Your instructions: Only one stretch of the data below is wanted: the lines from the one with "shoe: present [122,744,205,797]" through the one with "water bottle: present", repeated exactly.

[[ Exercise materials open ]]

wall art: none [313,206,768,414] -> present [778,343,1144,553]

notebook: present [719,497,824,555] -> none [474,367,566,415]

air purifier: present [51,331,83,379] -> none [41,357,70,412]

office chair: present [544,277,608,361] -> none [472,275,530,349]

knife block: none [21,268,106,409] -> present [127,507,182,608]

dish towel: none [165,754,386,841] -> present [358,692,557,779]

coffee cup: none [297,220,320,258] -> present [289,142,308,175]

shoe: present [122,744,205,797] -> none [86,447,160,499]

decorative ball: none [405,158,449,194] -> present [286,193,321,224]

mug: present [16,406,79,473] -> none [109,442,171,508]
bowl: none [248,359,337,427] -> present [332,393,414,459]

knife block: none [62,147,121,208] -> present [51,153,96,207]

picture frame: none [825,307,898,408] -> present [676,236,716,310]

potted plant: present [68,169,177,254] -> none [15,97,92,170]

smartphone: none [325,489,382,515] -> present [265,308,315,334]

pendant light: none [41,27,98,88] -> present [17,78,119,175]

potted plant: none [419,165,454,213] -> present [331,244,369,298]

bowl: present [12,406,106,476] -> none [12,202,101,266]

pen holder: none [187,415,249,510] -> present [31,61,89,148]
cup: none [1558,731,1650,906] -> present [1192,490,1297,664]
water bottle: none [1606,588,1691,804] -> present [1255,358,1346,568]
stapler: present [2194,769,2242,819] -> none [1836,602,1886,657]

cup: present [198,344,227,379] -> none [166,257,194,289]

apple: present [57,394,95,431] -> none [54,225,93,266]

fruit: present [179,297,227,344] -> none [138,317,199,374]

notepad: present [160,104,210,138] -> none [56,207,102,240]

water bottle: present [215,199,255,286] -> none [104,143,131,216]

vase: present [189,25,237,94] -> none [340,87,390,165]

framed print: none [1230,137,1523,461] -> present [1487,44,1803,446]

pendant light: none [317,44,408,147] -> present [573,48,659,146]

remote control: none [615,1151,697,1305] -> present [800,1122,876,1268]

[[ Exercise materials closed ]]

Task result:
shoe: present [122,744,205,797] -> none [86,447,160,499]

decorative ball: none [405,158,449,194] -> present [286,193,321,224]

mug: present [16,406,79,473] -> none [109,442,171,508]
bowl: none [248,359,337,427] -> present [332,393,414,459]

knife block: none [62,147,121,208] -> present [51,153,96,207]

picture frame: none [825,307,898,408] -> present [676,236,716,310]

potted plant: present [68,169,177,254] -> none [15,97,92,170]

smartphone: none [325,489,382,515] -> present [265,308,315,334]

pendant light: none [41,27,98,88] -> present [17,78,119,175]

potted plant: none [419,165,454,213] -> present [331,244,369,298]

bowl: present [12,406,106,476] -> none [12,202,101,266]

pen holder: none [187,415,249,510] -> present [31,61,89,148]
cup: none [1558,731,1650,906] -> present [1192,490,1297,664]
water bottle: none [1606,588,1691,804] -> present [1255,358,1346,568]
stapler: present [2194,769,2242,819] -> none [1836,602,1886,657]

cup: present [198,344,227,379] -> none [166,257,194,289]

apple: present [57,394,95,431] -> none [54,225,93,266]

fruit: present [179,297,227,344] -> none [138,317,199,374]

notepad: present [160,104,210,138] -> none [56,207,102,240]

water bottle: present [215,199,255,286] -> none [104,143,131,216]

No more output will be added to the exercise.